▶ EXERCISE AIM:
The lines to extract run from the start of the records through the line with "This distinction is", both ends included; drop the pictures.

▶ DATA SHOWN:
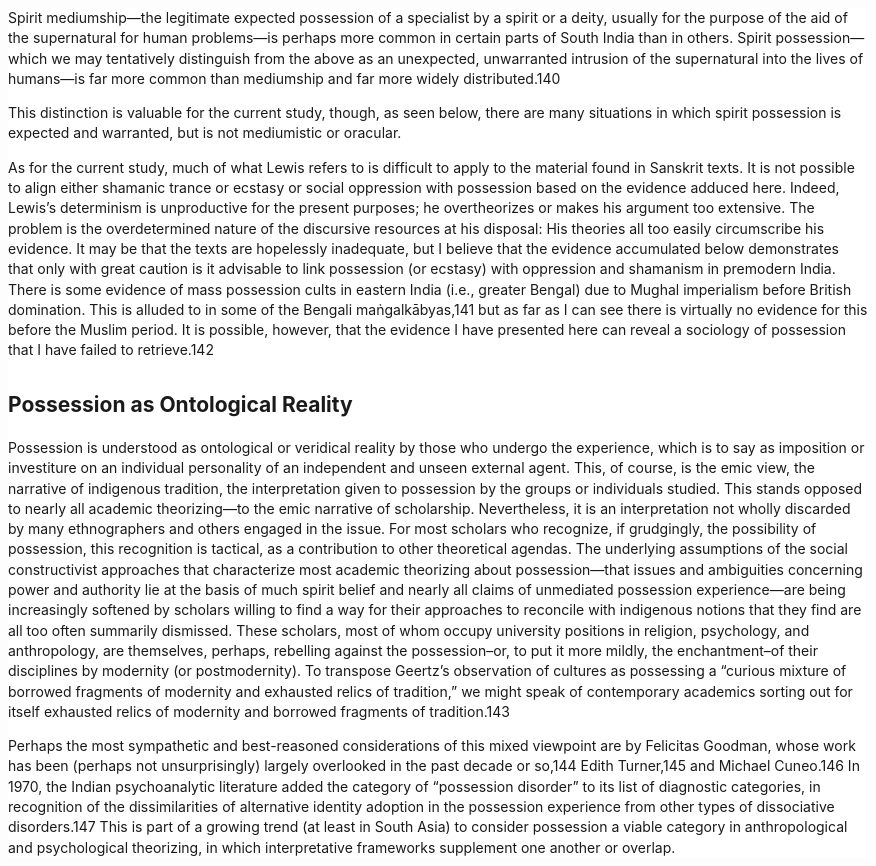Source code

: Spirit mediumship—the legitimate expected possession of a specialist by a spirit or a deity, usually for the purpose of the aid of the supernatural for human problems—is perhaps more common in certain parts of South India than in others. Spirit possession—which we may tentatively distinguish from the above as an unexpected, unwarranted intrusion of the supernatural into the lives of humans—is far more common than mediumship and far more widely distributed.140

This distinction is valuable for the current study, though, as seen below, there are many situations in which spirit possession is expected and warranted, but is not mediumistic or oracular.

As for the current study, much of what Lewis refers to is difficult to apply to the material found in Sanskrit texts. It is not possible to align either shamanic trance or ecstasy or social oppression with possession based on the evidence adduced here. Indeed, Lewis’s determinism is unproductive for the present purposes; he overtheorizes or makes his argument too extensive. The problem is the overdetermined nature of the discursive resources at his disposal: His theories all too easily circumscribe his evidence. It may be that the texts are hopelessly inadequate, but I believe that the evidence accumulated below demonstrates that only with great caution is it advisable to link possession (or ecstasy) with oppression and shamanism in premodern India. There is some evidence of mass possession cults in eastern India (i.e., greater Bengal) due to Mughal imperialism before British domination. This is alluded to in some of the Bengali maṅgalkābyas,141 but as far as I can see there is virtually no evidence for this before the Muslim period. It is possible, however, that the evidence I have presented here can reveal a sociology of possession that I have failed to retrieve.142

## Possession as Ontological Reality
Possession is understood as ontological or veridical reality by those who undergo the experience, which is to say as imposition or investiture on an individual personality of an independent and unseen external agent. This, of course, is the emic view, the narrative of indigenous tradition, the interpretation given to possession by the groups or individuals studied. This stands opposed to nearly all academic theorizing—to the emic narrative of scholarship. Nevertheless, it is an interpretation not wholly discarded by many ethnographers and others engaged in the issue. For most scholars who recognize, if grudgingly, the possibility of possession, this recognition is tactical, as a contribution to other theoretical agendas. The underlying assumptions of the social constructivist approaches that characterize most academic theorizing about possession—that issues and ambiguities concerning power and authority lie at the basis of much spirit belief and nearly all claims of unmediated possession experience—are being increasingly softened by scholars willing to find a way for their approaches to reconcile with indigenous notions that they find are all too often summarily dismissed. These scholars, most of whom occupy university positions in religion, psychology, and anthropology, are themselves, perhaps, rebelling against the possession–or, to put it more mildly, the enchantment–of their disciplines by modernity (or postmodernity). To transpose Geertz’s observation of cultures as possessing a “curious mixture of borrowed fragments of modernity and exhausted relics of tradition,” we might speak of contemporary academics sorting out for itself exhausted relics of modernity and borrowed fragments of tradition.143

Perhaps the most sympathetic and best-reasoned considerations of this mixed viewpoint are by Felicitas Goodman, whose work has been (perhaps not unsurprisingly) largely overlooked in the past decade or so,144 Edith Turner,145 and Michael Cuneo.146 In 1970, the Indian psychoanalytic literature added the category of “possession disorder” to its list of diagnostic categories, in recognition of the dissimilarities of alternative identity adoption in the possession experience from other types of dissociative disorders.147 This is part of a growing trend (at least in South Asia) to consider possession a viable category in anthropological and psychological theorizing, in which interpretative frameworks supplement one another or overlap.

▶ RESULT:
Source code

: Spirit mediumship—the legitimate expected possession of a specialist by a spirit or a deity, usually for the purpose of the aid of the supernatural for human problems—is perhaps more common in certain parts of South India than in others. Spirit possession—which we may tentatively distinguish from the above as an unexpected, unwarranted intrusion of the supernatural into the lives of humans—is far more common than mediumship and far more widely distributed.140

This distinction is valuable for the current study, though, as seen below, there are many situations in which spirit possession is expected and warranted, but is not mediumistic or oracular.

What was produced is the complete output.